▶ [ASSIGNMENT]
In the rows below, copy word for word the lines starting at the line containing "## Functionality of the application" and ending at the line containing "5 / ... days.", with both of those lines included.

======== STUDY MATERIAL

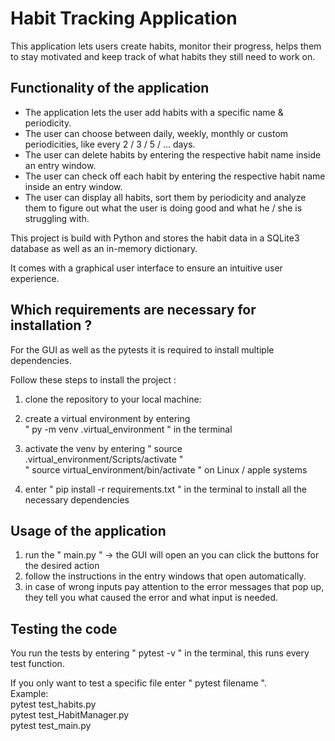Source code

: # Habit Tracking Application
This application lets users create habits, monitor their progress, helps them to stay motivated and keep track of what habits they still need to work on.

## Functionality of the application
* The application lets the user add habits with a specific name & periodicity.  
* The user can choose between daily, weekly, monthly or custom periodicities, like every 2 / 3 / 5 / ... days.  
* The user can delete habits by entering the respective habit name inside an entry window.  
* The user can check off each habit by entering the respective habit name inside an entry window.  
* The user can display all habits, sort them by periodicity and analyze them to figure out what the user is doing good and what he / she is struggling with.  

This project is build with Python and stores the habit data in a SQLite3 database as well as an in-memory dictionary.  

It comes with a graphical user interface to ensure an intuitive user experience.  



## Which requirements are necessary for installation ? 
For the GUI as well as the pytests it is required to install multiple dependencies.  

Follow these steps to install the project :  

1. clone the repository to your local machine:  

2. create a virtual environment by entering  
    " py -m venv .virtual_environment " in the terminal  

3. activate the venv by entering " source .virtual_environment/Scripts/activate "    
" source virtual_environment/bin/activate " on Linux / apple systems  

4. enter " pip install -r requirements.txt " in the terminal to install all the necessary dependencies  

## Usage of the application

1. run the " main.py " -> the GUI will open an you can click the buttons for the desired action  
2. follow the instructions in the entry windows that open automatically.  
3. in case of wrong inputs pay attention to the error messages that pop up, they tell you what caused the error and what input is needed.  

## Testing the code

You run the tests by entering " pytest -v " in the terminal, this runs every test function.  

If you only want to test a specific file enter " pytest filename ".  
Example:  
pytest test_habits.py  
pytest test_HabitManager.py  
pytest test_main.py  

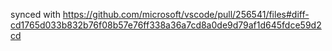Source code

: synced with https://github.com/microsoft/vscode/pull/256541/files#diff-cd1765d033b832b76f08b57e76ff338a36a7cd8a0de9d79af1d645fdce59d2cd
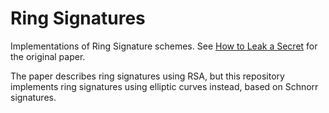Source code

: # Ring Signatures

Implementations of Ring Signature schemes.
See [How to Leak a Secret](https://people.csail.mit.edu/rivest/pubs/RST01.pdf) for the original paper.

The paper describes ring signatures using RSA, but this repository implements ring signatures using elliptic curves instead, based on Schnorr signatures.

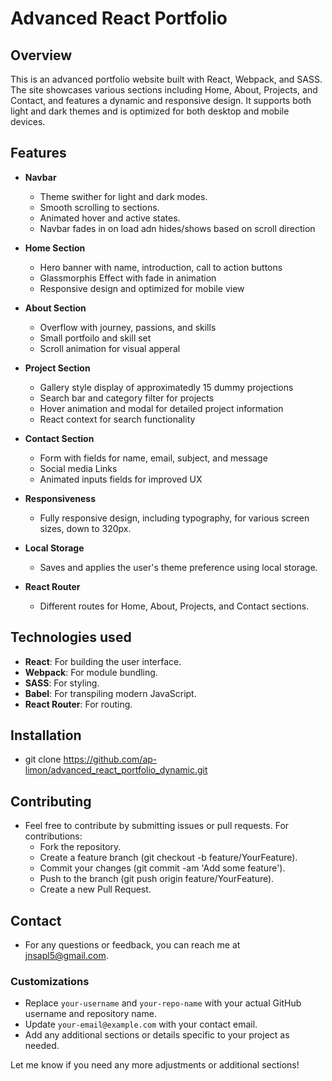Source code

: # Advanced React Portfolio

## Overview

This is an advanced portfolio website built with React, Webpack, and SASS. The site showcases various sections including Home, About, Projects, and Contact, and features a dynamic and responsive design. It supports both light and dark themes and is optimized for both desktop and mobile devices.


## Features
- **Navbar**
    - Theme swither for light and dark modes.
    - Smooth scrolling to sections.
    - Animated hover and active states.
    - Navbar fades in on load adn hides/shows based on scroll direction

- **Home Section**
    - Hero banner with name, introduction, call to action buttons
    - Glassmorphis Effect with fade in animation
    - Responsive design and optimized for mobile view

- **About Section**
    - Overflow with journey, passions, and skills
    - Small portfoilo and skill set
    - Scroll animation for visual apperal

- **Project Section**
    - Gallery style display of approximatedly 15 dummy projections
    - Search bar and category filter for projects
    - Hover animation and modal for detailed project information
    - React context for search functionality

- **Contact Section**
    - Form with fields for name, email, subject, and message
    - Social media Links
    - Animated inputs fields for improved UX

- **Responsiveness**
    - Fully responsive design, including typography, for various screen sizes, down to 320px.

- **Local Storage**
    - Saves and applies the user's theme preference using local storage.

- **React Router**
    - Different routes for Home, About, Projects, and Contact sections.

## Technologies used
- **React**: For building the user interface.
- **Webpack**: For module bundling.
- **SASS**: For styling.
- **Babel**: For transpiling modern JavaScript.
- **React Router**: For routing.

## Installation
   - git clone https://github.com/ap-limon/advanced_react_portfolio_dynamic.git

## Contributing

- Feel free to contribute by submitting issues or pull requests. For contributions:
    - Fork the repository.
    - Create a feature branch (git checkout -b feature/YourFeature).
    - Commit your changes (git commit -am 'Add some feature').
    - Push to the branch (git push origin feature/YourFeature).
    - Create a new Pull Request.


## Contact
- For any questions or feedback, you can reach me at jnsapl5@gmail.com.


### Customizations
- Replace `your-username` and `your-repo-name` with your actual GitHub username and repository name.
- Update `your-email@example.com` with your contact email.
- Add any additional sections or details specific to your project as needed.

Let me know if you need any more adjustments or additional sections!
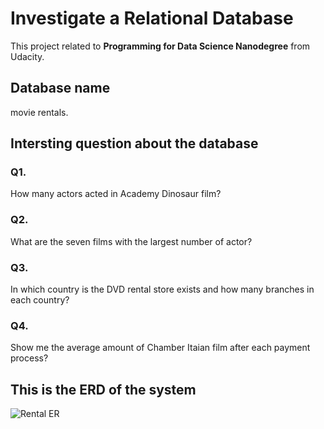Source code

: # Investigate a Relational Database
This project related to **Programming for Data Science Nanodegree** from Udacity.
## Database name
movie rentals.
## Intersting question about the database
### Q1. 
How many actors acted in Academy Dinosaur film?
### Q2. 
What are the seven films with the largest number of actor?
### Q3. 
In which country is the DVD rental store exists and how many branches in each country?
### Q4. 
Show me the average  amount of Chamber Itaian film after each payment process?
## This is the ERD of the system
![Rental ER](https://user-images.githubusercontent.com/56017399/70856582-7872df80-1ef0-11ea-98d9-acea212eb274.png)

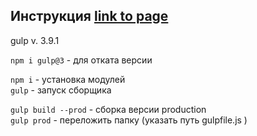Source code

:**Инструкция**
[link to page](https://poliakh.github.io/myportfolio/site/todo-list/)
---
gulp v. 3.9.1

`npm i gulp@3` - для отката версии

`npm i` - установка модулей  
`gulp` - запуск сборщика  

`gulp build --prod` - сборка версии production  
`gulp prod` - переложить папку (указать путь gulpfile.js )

================

▶ [OUTPUT]
## Functionality of the application
* The application lets the user add habits with a specific name & periodicity.  
* The user can choose between daily, weekly, monthly or custom periodicities, like every 2 / 3 / 5 / ... days.  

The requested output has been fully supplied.